Ten aanzien van de eerste voorwaarde hebben Gedeputeerde Staten van Zeeland op 1 maart jl.
een voorstel aan Provinciale Staten Zeeland gestuurd waarin zij voorstellen de opcenten tijdelijk te verhogen. Dit voorstel wordt naar verwachting op 6 april aanstaande bekrachtigd. Daarmee is aan
2017
Ten behoeve van de tweede voorwaarde wordt u via deze voordracht gevraagd om in te stemmen met de aanbevelingen van de tijdelijke commissie Jansen en voor een periode van drie jaar een financiële bijdrage te leveren aan de provincie Zeeland.

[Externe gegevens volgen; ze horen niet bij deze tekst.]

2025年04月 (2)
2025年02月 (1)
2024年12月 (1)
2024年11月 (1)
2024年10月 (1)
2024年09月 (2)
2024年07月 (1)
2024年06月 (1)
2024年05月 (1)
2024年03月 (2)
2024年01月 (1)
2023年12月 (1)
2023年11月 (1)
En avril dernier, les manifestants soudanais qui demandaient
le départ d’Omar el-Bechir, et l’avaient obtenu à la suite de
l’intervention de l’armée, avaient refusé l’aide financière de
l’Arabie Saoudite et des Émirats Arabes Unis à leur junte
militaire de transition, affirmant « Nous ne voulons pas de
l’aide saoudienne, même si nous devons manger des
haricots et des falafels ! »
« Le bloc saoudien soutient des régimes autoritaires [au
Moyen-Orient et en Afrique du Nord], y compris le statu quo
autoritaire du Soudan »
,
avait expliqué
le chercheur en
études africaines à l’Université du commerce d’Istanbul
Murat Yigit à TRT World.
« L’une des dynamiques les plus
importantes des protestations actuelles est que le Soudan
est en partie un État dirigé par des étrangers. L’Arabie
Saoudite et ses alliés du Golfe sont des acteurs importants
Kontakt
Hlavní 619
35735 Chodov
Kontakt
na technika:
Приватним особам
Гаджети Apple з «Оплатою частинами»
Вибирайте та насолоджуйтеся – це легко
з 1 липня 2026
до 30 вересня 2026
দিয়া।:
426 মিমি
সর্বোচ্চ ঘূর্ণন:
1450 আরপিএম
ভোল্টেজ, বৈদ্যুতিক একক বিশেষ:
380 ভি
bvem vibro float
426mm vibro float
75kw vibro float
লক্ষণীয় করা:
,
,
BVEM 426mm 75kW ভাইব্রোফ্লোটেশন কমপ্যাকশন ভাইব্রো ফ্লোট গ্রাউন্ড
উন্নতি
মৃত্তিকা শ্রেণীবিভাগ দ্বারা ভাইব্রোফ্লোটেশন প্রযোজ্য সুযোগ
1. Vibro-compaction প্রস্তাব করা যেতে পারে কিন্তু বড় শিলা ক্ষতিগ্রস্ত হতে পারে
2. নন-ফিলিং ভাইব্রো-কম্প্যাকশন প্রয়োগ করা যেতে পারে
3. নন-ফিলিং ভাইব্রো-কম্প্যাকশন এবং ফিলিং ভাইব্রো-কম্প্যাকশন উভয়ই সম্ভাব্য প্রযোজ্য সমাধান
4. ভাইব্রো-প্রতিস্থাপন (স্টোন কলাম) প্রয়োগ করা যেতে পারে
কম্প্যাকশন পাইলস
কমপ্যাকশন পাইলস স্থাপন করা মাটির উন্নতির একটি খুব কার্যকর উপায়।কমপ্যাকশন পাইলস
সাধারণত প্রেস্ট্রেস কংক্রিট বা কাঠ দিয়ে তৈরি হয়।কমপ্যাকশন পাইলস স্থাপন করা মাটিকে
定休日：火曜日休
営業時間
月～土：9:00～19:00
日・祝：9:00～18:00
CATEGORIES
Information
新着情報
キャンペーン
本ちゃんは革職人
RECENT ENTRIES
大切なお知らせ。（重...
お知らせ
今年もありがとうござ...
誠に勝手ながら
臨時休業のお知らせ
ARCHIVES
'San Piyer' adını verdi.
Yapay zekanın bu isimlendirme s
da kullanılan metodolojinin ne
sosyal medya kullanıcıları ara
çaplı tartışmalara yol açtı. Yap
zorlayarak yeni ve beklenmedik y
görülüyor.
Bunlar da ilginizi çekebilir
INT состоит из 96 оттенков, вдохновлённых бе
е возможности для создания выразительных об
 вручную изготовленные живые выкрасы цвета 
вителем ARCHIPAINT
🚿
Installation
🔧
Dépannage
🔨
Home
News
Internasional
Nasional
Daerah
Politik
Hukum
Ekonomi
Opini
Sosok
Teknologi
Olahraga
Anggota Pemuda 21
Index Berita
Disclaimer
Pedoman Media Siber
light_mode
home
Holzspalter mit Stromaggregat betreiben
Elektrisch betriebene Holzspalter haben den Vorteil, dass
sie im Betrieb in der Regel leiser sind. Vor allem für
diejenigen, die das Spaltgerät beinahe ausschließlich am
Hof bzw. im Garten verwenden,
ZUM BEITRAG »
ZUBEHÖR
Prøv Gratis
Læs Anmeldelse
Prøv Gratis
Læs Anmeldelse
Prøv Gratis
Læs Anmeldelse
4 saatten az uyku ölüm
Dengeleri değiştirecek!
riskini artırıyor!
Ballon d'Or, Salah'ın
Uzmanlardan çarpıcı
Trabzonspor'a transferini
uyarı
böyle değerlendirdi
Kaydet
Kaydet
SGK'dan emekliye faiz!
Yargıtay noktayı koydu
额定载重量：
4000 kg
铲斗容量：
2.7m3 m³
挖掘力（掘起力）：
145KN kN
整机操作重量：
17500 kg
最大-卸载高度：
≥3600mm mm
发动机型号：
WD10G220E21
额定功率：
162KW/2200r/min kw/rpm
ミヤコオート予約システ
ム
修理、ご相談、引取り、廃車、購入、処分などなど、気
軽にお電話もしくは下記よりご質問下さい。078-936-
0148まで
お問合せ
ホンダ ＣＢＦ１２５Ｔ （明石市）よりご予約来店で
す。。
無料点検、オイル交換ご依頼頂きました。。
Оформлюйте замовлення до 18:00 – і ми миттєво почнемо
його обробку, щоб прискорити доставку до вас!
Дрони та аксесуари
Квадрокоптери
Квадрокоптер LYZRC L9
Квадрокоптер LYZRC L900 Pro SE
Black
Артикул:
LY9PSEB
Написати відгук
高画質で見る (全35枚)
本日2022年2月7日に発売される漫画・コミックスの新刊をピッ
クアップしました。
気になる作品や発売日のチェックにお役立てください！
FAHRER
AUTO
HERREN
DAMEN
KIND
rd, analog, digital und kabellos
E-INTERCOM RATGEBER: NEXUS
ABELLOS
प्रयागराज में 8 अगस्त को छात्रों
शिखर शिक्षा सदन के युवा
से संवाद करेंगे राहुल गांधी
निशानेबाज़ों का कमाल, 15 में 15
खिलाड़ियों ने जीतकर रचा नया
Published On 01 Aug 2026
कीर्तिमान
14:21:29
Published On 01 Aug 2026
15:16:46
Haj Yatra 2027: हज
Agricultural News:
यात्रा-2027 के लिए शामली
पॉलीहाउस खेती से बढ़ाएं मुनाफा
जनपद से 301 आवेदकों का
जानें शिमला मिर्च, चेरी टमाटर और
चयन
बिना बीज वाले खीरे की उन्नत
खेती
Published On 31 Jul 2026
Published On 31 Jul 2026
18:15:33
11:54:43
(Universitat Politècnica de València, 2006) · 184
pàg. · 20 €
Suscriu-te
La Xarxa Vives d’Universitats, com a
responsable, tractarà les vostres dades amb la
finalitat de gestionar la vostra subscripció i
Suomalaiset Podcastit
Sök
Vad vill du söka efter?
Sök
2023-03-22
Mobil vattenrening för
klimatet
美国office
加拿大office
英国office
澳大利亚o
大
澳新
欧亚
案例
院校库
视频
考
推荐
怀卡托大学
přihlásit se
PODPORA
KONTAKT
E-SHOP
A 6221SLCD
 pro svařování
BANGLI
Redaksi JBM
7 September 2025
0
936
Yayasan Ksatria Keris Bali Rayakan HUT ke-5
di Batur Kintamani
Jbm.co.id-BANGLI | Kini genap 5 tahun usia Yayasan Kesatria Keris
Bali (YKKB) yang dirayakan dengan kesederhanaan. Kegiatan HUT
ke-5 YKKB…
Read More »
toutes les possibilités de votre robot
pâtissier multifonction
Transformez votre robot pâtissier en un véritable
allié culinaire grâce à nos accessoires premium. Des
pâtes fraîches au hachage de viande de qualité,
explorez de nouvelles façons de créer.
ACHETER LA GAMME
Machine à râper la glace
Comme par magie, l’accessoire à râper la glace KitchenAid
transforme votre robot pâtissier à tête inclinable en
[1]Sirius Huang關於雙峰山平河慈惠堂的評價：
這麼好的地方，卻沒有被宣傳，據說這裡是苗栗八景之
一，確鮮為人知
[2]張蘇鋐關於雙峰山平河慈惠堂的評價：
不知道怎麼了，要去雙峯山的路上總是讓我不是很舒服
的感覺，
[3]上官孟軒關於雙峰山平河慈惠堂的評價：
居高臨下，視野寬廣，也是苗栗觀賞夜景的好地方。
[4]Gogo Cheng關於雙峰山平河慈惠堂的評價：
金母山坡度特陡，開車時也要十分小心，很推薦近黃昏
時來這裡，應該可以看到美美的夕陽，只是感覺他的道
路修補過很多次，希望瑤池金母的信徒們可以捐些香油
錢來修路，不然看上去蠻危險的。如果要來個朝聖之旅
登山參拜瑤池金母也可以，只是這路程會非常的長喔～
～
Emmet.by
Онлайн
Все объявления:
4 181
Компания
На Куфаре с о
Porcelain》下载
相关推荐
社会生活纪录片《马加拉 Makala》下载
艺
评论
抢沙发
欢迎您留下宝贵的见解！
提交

De tijdelijke maatregelen zullen van toepassing zijn op de begrotingsjaren 2018, 2019 en 2020. Het IPO-bestuur heeft besloten de wijze waarop de effectuering van deze maatregelen door de
afzonderlijke provincies wordt bewerkstelligd aan de financiële autonomie van de afzonderlijke provincies over te laten. Voorwaarde is dat alle provincies hiertoe finaal besluiten. Aan deze voorwaarde wordt door middel van deze voordracht en de voorgestelde besluiten voldaan.
2. Doelstellingen en evaluatiecriteria
De uitgangspunten die de commissie bij haar onderzoek heeft gehanteerd hebben betrekking op het verdeelmodel en zijn:
- de duur van de oplossing is tijdelijk, dat wil zeggen drie jaar tot aan de herijking van het provinciefonds (uitvoering motie Veldman/Fokke).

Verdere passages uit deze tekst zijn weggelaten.